### Exercise aim
Copy the entries below verbatim, omitting any pictures they contain.

>>>>

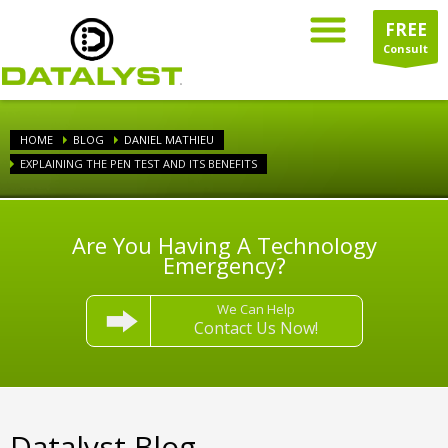
FREE
Consult
HOME
BLOG
DANIEL MATHIEU
EXPLAINING THE PEN TEST AND ITS BENEFITS
Are You Having A Technology
Emergency?
We Can Help
Contact Us Now!
Datalyst Blog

<<<<

### Task solution
FREE
Consult
HOME
BLOG
DANIEL MATHIEU
EXPLAINING THE PEN TEST AND ITS BENEFITS
Are You Having A Technology
Emergency?
We Can Help
Contact Us Now!
Datalyst Blog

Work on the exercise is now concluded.